> **WORK REQUEST**
Copy each line of the data below with the word "elbow".
*** Opening INPUT DATA ***
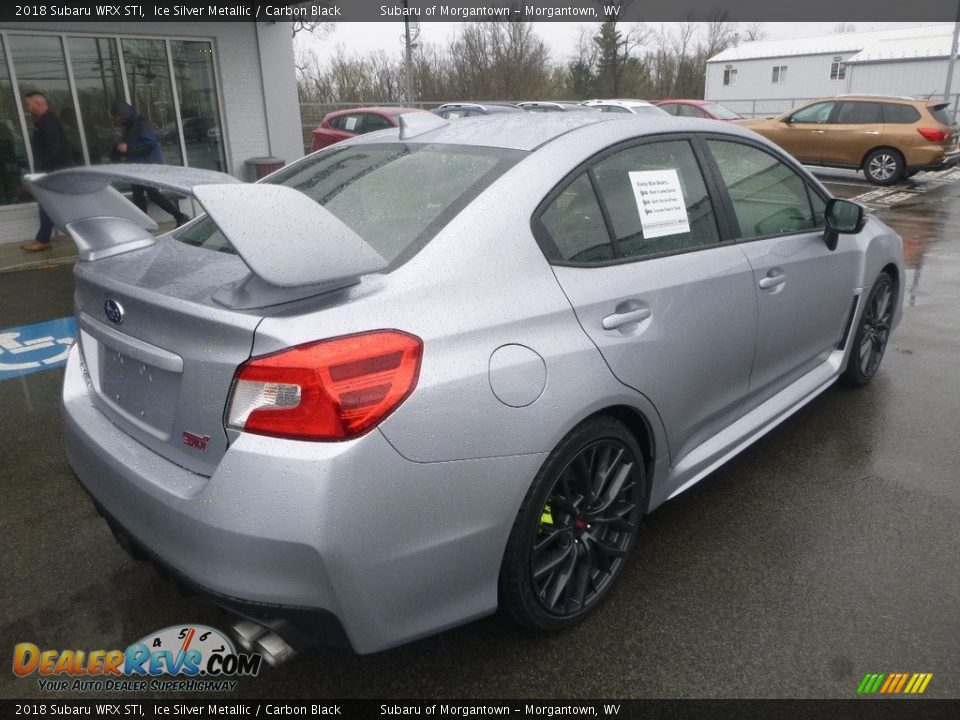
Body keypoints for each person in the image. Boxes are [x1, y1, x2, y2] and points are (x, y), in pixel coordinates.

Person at [109, 100, 189, 227]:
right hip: (137, 168)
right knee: (138, 197)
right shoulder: (129, 126)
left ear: (124, 113)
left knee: (153, 195)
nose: (118, 119)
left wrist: (127, 148)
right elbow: (132, 147)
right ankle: (145, 226)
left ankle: (180, 216)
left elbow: (149, 144)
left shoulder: (142, 123)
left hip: (148, 167)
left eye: (118, 116)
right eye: (116, 117)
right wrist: (119, 153)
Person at [20, 91, 75, 252]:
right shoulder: (44, 121)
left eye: (28, 104)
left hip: (55, 173)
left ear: (38, 103)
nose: (28, 108)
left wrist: (43, 171)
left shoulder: (48, 122)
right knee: (50, 205)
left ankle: (42, 240)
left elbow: (54, 148)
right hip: (54, 172)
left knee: (48, 204)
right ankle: (42, 239)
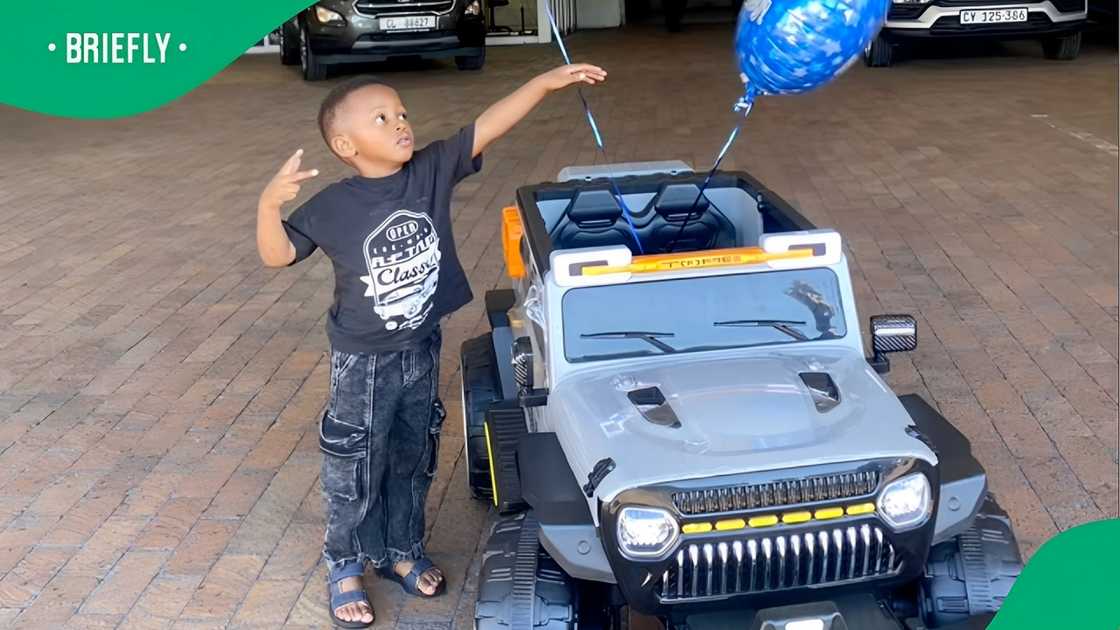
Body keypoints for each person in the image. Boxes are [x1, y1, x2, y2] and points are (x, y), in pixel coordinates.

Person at [255, 63, 606, 628]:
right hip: (362, 360)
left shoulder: (430, 171)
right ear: (346, 145)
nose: (400, 124)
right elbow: (277, 255)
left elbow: (487, 125)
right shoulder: (331, 206)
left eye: (402, 114)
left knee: (413, 453)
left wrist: (543, 83)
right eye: (382, 118)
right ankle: (344, 564)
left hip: (420, 343)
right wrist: (268, 206)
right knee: (355, 462)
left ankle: (401, 551)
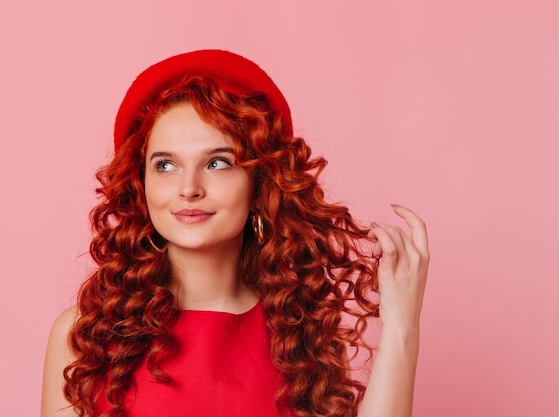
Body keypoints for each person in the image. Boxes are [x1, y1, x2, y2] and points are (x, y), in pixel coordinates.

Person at [41, 49, 429, 417]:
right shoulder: (86, 336)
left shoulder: (303, 340)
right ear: (140, 186)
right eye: (165, 165)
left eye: (218, 162)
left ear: (260, 184)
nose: (189, 187)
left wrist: (401, 325)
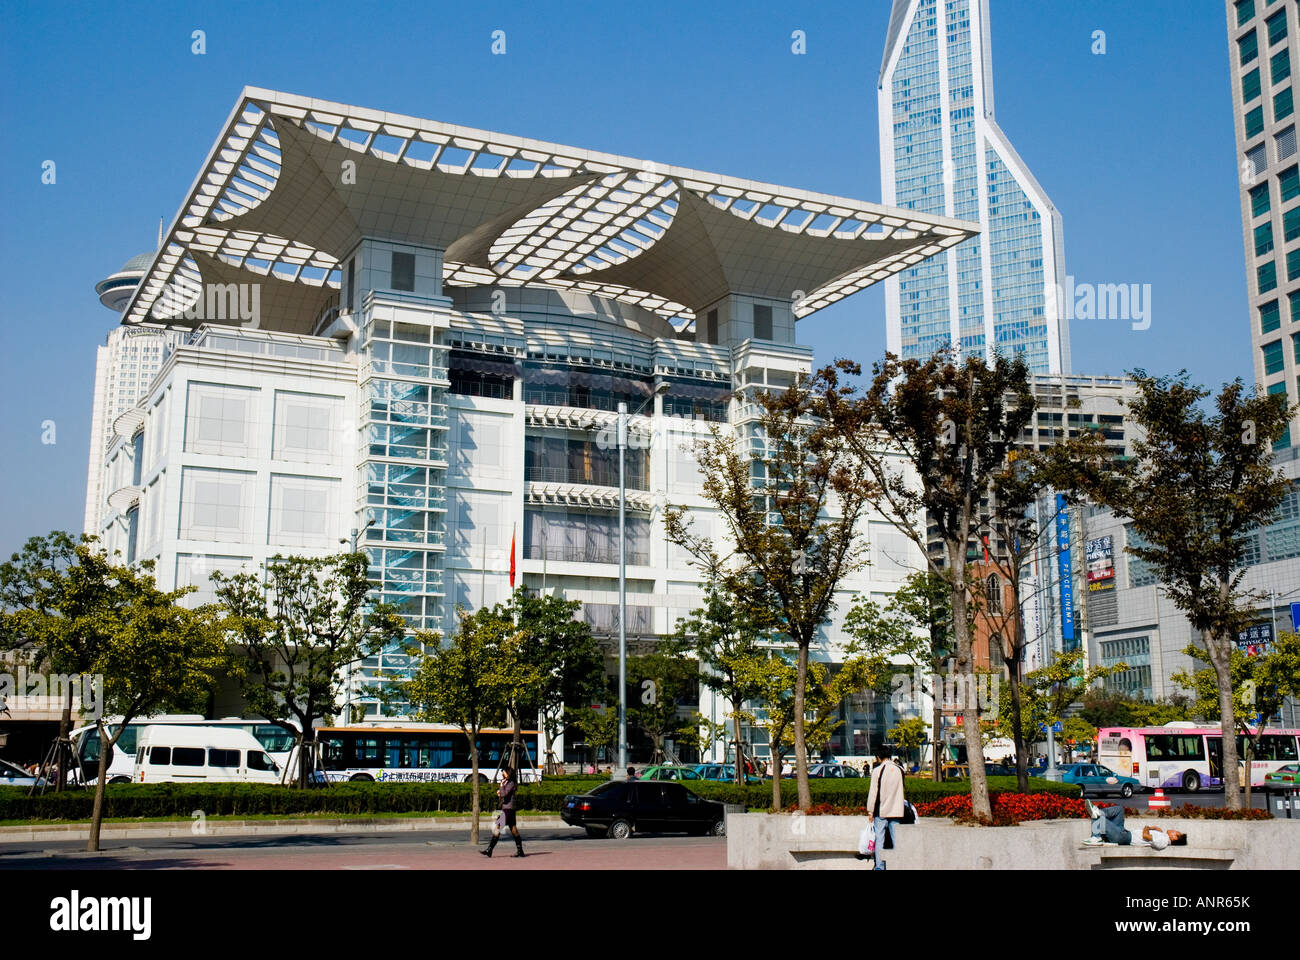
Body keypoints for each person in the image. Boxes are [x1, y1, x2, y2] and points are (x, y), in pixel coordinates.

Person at [863, 744, 906, 870]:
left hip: (881, 810)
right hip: (897, 809)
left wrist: (870, 811)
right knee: (896, 840)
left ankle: (880, 867)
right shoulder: (900, 769)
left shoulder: (878, 770)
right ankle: (898, 865)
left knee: (880, 839)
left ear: (878, 757)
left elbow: (873, 793)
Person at [481, 766, 524, 858]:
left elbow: (504, 794)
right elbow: (504, 795)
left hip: (507, 810)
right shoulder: (508, 782)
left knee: (498, 828)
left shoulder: (511, 783)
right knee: (514, 830)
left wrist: (501, 786)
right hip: (509, 809)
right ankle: (520, 851)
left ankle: (489, 850)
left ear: (508, 773)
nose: (502, 774)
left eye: (503, 772)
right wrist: (500, 792)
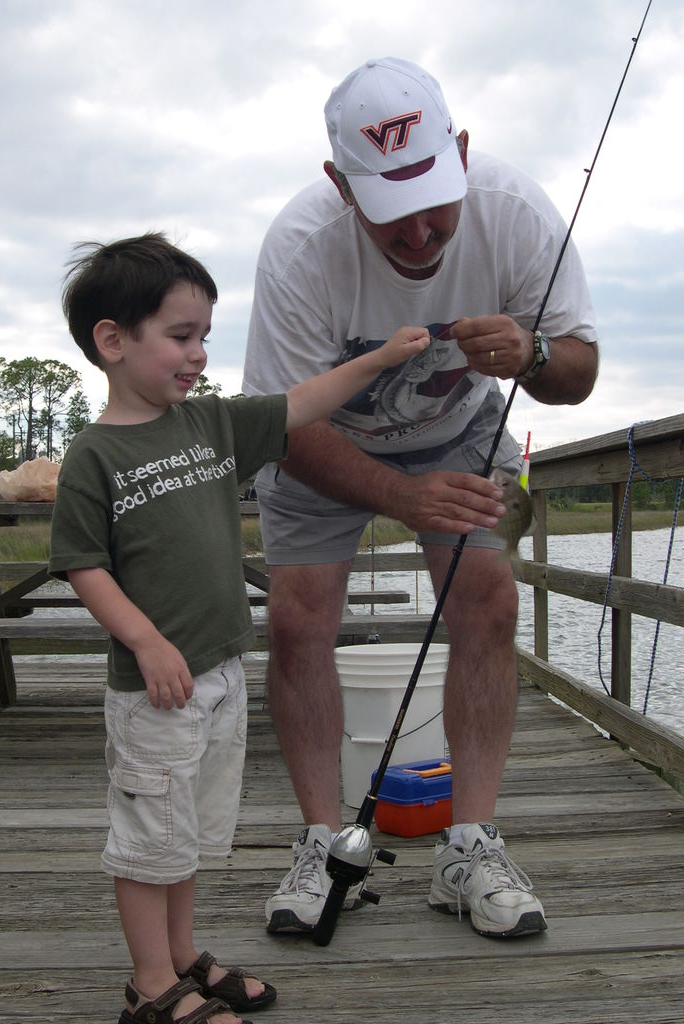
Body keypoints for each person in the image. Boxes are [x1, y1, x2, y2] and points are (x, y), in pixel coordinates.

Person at [242, 58, 599, 938]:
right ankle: (324, 845)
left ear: (464, 153)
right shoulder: (299, 248)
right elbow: (280, 425)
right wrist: (403, 497)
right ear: (338, 184)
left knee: (488, 599)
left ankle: (470, 845)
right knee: (296, 620)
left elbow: (581, 371)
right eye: (390, 210)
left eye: (436, 198)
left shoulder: (514, 214)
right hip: (318, 440)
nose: (420, 231)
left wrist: (535, 354)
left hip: (458, 429)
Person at [48, 231, 431, 1024]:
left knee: (184, 832)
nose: (197, 355)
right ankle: (149, 984)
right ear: (113, 342)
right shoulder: (92, 456)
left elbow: (303, 403)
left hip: (220, 672)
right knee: (146, 833)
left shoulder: (212, 425)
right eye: (181, 337)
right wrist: (147, 642)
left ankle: (183, 955)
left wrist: (381, 358)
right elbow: (83, 564)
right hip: (156, 687)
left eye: (205, 338)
*** Closing INPUT DATA ***
> **REPLY TO THE TASK**
right elbow: (132, 147)
left elbow: (149, 144)
left elbow: (54, 148)
right elbow: (277, 255)
left elbow: (487, 125)
left elbow: (873, 793)
left elbow: (504, 794)
right elbow: (504, 795)
right elbow: (280, 425)
left elbow: (581, 371)
left elbow: (303, 403)
right elbow: (83, 564)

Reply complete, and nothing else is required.